▸ DATASET CONTENT
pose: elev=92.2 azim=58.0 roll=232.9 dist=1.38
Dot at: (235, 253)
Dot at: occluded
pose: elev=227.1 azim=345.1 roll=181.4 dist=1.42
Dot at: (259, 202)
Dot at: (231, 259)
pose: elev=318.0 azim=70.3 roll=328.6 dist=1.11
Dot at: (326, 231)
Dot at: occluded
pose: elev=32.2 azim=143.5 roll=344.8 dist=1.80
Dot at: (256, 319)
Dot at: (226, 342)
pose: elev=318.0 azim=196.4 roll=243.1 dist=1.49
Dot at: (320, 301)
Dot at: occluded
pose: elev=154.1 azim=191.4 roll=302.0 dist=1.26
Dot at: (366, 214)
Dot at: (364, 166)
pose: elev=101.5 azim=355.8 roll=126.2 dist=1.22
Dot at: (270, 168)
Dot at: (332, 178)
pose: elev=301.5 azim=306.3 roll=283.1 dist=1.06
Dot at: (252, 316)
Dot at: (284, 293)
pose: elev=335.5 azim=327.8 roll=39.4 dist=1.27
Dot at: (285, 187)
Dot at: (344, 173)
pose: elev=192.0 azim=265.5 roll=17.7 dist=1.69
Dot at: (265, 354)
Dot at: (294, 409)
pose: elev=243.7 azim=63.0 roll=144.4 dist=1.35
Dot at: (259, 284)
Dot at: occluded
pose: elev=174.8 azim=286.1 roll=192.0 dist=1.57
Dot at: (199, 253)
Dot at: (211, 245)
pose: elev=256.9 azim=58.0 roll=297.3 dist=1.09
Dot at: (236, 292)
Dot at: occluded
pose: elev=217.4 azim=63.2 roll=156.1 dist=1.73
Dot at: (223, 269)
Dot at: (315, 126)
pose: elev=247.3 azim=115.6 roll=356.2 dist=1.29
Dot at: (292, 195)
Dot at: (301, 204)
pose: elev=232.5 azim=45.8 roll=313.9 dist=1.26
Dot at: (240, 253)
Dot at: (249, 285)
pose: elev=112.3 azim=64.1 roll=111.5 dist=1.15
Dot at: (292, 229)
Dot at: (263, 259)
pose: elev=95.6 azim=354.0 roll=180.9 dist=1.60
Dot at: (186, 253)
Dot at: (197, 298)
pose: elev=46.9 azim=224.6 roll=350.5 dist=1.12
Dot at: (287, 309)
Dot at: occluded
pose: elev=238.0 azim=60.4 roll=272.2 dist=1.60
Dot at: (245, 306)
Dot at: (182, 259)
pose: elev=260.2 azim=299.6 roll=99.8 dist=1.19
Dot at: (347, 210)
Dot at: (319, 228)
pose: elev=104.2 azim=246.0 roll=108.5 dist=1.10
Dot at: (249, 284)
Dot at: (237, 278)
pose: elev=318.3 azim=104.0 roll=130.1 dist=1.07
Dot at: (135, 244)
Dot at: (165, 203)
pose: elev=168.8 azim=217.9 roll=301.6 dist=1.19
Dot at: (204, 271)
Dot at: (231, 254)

▸ TASK GOAL
Retype the entries above character for character, starting with the first line and going on through the line containing "Dot at: (332, 178)", including that line.

▸ EXERCISE OUTPUT
pose: elev=92.2 azim=58.0 roll=232.9 dist=1.38
Dot at: (235, 253)
Dot at: occluded
pose: elev=227.1 azim=345.1 roll=181.4 dist=1.42
Dot at: (259, 202)
Dot at: (231, 259)
pose: elev=318.0 azim=70.3 roll=328.6 dist=1.11
Dot at: (326, 231)
Dot at: occluded
pose: elev=32.2 azim=143.5 roll=344.8 dist=1.80
Dot at: (256, 319)
Dot at: (226, 342)
pose: elev=318.0 azim=196.4 roll=243.1 dist=1.49
Dot at: (320, 301)
Dot at: occluded
pose: elev=154.1 azim=191.4 roll=302.0 dist=1.26
Dot at: (366, 214)
Dot at: (364, 166)
pose: elev=101.5 azim=355.8 roll=126.2 dist=1.22
Dot at: (270, 168)
Dot at: (332, 178)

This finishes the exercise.